There has been a dramatic increase in use of costly insulin analogs by type 2 diabetes patients, despite the lack of evidence that they are appreciably better than human synthetic insulin, according to Yale School of Medicine researchers. Further, overall insulin use by patients with type 2 diabetes (T2D) increased by 50% in the previous decade. Their study appears in the June 11 issue of JAMA.
Insulin analogs are synthetic, molecularly altered versions of insulin that are equally effective in lowering glucose in T2D patients compared with human synthetic insulin, but much more expensive.
The researchers studied more than 123,000 patients with T2D who filled prescriptions for insulin between the years 2000 and 2010. They found that among privately insured adults in the United States, overall use of insulin among patients with T2D increased from 10% in year 2000 to 15% in 2010.

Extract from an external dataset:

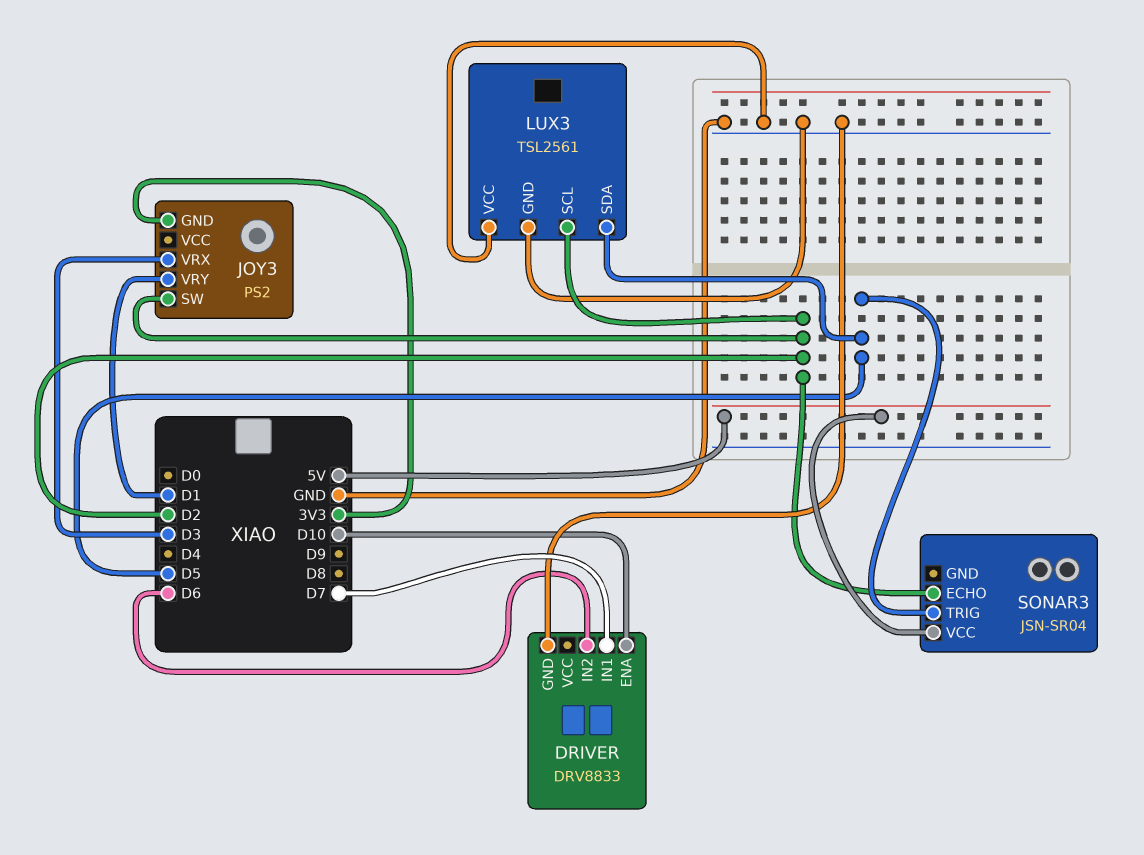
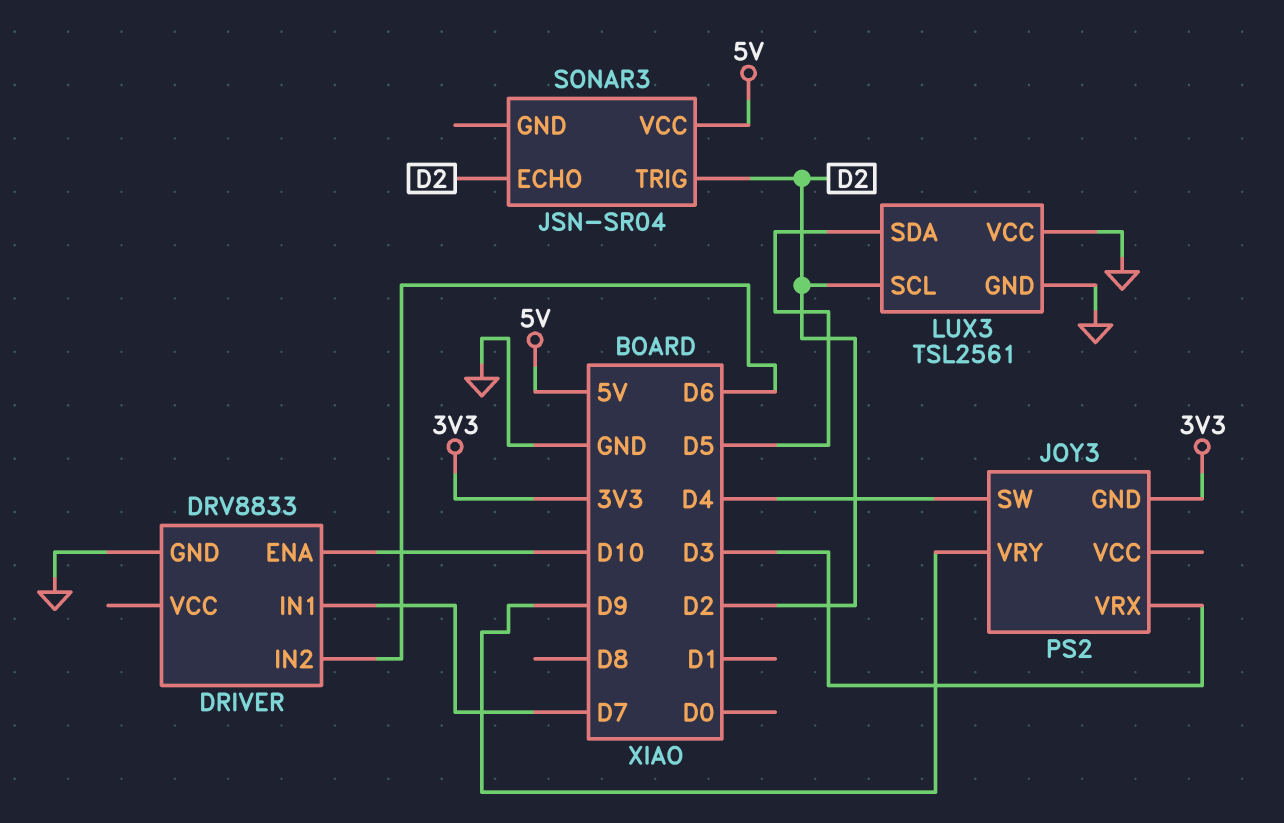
JOY3 pin SW: D2 -> D4
JOY3 pin VRY: D1 -> D9
SONAR3 pin TRIG: D5 -> D2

However, among those insulin users, the use of insulin analogs increased from 19% to 92% during this time. In addition, the median out-of-pocket cost per prescription for all types of insulin nearly doubled, increasing from $19 to $36 in the same time period. Although insulin analogs are supposed to reduce the risk of hypoglycemia, the authors did not find a significant decline in severe hypoglycemic events requiring a hospital visit.
“Not all patients with type 2 diabetes mellitus are likely to prefer or benefit from insulin analogs over human insulin preparations,” said first author Dr. Kasia Lipska, instructor in the Section of Endocrinology at Yale School of Medicine and Yale Center for Clinical Investigation scholar. She adds, “The rapid rate of adoption in the absence of large differences in advantages and disadvantages suggests that these decisions may have been driven by factors other than patient preference. In order to contain healthcare costs, decisions to use more expensive insulin should be made by informed patients and providers, and driven by convincing data about the benefits, harms, and tradeoffs.”
Other authors are Dr. Joseph Ross of Yale School of Medicine; Dr. John Yudkin of University College London; David Beran of the University of Geneva; and Holly Van Houten and Nilay Shah of the Mayo Clinic.
This study was supported by a grant from the Agency for Healthcare Research and Quality.